Pour Moi Ltd
- Company type: Private limited company
- Industry: Retail
- Founded: 1998; 28 years ago Macclesfield, UK
- Founder: Michael Thomson
- Headquarters: Brighton, UK
- Number of locations: 4 Stores
- Area served: United Kingdom; United States; Europe; Asia; Middle East;
- Products: Lingerie, swimwear, nightwear, clothing
- Website: pourmoi.co.uk

= Pour Moi Ltd =

British clothing retailer

Pour Moi Ltd (generally known as Pour Moi) is a British multinational fashion brand specialising in lingerie, swimwear, nightwear, clothing and sportswear which has its headquarters in Brighton, England. Pour Moi has three stores based in Chester and Leeds selling online to over 50 countries worldwide.

== History ==
Pour Moi started in Macclesfield, Cheshire in 1998 and began selling bras via independent boutique Elle Lingerie in Rugby in 2005. They launched their first independent retail store in Macclesfield, followed by another shop in Chester soon afterwards, along with concessions in Figleaves and Littlewoods.

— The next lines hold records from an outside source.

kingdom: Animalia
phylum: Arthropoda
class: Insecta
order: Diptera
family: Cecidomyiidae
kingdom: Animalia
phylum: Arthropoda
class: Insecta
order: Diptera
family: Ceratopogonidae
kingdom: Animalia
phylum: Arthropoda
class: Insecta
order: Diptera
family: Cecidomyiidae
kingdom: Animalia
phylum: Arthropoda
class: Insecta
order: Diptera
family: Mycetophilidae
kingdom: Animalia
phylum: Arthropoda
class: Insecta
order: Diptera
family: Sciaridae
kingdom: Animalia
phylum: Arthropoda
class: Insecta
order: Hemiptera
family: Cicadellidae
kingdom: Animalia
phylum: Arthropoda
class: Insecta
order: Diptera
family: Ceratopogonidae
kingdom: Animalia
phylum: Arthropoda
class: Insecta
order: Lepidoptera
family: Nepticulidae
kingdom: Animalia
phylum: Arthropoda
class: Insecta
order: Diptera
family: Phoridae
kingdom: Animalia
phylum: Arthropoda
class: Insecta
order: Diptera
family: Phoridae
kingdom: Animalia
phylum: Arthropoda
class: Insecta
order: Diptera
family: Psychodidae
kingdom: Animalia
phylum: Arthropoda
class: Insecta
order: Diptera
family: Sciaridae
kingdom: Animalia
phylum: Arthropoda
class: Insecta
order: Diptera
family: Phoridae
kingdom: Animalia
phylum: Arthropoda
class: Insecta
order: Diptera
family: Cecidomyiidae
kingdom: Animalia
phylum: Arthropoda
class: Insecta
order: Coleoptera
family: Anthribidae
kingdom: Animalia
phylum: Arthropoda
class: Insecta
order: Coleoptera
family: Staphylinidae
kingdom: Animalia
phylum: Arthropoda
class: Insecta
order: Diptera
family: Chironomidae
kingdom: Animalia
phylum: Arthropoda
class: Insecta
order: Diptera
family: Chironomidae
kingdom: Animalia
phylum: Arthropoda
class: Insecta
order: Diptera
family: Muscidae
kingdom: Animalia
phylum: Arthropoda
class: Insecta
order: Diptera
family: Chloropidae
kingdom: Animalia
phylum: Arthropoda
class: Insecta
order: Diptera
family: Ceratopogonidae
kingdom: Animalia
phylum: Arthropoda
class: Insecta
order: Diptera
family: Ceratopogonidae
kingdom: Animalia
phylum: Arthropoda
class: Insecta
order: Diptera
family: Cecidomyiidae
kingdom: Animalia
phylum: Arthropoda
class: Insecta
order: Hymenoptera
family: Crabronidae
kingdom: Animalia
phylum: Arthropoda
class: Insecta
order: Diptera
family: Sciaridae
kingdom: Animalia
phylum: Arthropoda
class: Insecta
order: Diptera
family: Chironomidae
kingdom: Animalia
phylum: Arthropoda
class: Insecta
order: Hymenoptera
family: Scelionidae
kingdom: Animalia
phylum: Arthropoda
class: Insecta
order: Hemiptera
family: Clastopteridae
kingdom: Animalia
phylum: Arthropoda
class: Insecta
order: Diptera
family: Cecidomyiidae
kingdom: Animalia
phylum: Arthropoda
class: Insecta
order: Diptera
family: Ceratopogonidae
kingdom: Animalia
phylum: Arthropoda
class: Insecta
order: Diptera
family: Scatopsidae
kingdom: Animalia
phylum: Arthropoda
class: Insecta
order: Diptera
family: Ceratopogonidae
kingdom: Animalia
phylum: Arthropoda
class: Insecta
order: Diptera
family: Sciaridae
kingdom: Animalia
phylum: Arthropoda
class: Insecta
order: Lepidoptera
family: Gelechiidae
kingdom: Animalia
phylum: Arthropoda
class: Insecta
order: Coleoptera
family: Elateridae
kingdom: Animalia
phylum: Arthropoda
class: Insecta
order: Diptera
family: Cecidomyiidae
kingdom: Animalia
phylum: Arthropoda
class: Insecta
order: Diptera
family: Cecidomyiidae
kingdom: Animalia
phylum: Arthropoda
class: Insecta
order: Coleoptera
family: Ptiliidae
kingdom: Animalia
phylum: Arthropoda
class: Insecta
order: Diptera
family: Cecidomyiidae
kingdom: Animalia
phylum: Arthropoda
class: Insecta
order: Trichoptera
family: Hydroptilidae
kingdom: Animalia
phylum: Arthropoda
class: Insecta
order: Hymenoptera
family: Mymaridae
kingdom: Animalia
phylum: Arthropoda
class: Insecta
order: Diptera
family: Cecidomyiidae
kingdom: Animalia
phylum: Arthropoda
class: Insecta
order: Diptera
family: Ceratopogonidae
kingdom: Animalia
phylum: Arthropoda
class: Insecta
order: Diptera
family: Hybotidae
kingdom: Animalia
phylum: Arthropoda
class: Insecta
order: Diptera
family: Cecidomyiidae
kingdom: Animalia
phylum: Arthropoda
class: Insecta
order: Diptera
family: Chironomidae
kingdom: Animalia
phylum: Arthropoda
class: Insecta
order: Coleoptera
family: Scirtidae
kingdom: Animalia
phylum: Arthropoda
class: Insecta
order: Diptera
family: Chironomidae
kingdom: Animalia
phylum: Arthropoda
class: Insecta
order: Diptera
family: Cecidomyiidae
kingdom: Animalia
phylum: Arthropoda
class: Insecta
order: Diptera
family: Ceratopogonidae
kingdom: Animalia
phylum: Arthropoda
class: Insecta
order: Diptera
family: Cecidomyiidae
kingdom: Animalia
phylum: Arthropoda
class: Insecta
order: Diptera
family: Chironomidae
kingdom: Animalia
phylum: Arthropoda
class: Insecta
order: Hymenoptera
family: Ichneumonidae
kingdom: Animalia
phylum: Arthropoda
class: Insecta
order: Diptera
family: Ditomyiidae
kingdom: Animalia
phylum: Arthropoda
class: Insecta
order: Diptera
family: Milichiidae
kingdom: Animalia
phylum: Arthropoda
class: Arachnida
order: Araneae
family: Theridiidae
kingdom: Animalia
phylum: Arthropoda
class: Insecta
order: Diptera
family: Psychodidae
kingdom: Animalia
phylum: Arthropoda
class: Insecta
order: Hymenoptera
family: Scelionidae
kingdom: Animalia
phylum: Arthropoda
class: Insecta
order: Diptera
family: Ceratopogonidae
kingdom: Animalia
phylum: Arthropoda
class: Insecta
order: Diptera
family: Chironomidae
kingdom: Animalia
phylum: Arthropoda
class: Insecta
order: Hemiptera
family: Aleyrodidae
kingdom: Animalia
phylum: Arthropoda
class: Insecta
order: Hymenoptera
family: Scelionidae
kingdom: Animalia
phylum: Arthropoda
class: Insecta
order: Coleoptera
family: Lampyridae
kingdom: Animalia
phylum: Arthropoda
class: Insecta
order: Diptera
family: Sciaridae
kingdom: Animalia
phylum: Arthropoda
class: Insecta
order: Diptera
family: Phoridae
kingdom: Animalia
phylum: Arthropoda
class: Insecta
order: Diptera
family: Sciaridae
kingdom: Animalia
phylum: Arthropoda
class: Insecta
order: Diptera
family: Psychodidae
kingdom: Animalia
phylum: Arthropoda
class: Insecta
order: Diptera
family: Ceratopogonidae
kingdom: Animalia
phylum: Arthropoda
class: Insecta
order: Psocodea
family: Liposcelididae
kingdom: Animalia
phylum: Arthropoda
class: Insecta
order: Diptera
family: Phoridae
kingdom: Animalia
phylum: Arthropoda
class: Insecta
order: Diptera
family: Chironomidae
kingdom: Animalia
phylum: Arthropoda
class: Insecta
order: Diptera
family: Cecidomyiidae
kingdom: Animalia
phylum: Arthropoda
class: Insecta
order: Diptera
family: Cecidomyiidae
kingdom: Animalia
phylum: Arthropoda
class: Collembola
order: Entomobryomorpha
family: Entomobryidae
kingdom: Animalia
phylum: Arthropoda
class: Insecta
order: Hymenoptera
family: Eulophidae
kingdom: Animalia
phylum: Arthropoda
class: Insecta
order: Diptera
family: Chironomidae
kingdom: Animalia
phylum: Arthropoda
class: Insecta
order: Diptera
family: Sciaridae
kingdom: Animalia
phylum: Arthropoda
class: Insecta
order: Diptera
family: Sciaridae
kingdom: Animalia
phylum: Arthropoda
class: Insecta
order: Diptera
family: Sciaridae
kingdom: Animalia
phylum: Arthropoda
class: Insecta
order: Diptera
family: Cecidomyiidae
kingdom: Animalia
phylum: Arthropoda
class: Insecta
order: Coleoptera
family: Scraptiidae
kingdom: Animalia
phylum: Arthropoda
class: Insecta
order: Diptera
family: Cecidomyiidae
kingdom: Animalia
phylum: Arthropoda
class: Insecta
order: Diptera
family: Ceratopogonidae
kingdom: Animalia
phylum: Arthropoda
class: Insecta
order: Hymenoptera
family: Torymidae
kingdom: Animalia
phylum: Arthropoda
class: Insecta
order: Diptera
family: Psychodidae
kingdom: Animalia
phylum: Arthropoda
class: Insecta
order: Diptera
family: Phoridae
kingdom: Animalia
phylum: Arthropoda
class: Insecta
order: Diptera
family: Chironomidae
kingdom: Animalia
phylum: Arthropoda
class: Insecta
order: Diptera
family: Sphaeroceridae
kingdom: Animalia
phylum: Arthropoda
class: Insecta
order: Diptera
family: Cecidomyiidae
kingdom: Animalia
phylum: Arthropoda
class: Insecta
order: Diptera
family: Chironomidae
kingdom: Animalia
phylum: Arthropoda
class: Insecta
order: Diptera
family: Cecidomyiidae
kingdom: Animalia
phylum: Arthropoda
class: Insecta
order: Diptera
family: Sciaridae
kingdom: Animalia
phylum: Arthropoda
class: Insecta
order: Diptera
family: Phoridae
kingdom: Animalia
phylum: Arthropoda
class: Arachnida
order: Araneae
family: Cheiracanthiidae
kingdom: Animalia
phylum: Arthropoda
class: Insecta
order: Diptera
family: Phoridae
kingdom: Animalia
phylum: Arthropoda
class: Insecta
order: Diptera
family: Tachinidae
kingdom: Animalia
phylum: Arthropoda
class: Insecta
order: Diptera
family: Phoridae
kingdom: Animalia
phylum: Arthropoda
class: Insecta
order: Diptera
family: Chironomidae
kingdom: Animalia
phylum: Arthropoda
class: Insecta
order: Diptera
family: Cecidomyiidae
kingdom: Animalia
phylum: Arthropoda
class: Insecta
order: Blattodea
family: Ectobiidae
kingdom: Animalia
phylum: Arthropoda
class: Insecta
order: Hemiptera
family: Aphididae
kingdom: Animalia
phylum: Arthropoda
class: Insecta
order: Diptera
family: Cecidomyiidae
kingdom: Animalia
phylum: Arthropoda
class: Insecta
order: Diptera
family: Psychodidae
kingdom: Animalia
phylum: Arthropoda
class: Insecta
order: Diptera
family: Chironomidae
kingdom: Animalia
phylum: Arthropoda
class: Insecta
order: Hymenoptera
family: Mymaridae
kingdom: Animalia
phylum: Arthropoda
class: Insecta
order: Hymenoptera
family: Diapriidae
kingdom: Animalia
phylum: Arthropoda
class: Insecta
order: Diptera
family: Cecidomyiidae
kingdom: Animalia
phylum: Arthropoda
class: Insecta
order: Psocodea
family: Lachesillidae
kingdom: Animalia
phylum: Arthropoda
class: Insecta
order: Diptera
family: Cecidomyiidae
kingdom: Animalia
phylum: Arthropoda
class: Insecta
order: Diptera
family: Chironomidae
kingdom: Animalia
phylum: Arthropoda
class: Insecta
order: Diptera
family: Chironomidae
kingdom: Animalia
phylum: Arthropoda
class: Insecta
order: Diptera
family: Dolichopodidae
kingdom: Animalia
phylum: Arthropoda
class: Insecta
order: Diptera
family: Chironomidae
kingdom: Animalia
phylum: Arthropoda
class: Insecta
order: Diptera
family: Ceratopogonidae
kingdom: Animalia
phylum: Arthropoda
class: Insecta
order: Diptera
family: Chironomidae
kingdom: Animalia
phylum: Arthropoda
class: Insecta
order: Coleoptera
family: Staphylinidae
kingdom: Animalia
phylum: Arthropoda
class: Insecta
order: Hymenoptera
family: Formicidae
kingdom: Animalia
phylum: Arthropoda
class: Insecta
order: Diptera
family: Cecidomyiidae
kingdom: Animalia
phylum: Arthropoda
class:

Pour Moi has grown its base of wholesale clients to include Asos, Next and Zalando and entered the US market with Bare Necessities in 2019. In January 2019, Pour Moi acquired Charnos, Lepel & LF Intimates.

Pour Moi launched its direct-to-consumer website in 2015, and a US website in December 2020.

== Operations ==
Pour Moi has a three channel model: wholesale, via partners such as Asos and Next; direct-to-consumer via its two websites, and via its stores in Chester and Leeds.

Pour Moi works closely with celebrities & influencers, releasing edits with Love Island star India Reynolds, actress Helen Flanagan, television and media personality Vicky Pattison and Jess Wright from The Only Way is Essex. Its Energy Empower U/W Lightly Padded Sports Bra has received several recommendations from publications such as Closer, Good Housekeeping and Women's Running.

It also collaborated with Melanie Brown to launch its 'Own Your Confidence' campaign. With additional collaboration with the style guru, television presenter and star of How To Look Good Naked, Gok Wan, who joined forces with Pour Moi on the continuation of their Own Your Confidence campaign.

== Management ==
Michael Thomson is the CEO and Founder of Pour Moi.

== Awards ==
Pour Moi was announced of the womenswear brand of the year at the 2022 Drapers Awards. Previously it was shortlisted as a finalist in the 2021 Drapers Awards for Lingerie Brand of the Year and Best Marketing Campaign of 2021 with the #GetYourWiggleOn Campaign. Pour Moi was shortlisted as a finalist in the Drapers Awards in 2019, in the Lingerie Brand of the Year category.

In 2022 Pour Moi launch of their own initiative, the Pour Moi Uplifting Women Awards, an event that recognises the amazing achievements of women from across the UK. Following the success of its 2022 awards evening, Pour Moi hosted the second Pour Moi Uplifting Women Awards in 2023 with broadcast presenter and journalist Vanessa Feltz appearing as one of the judges.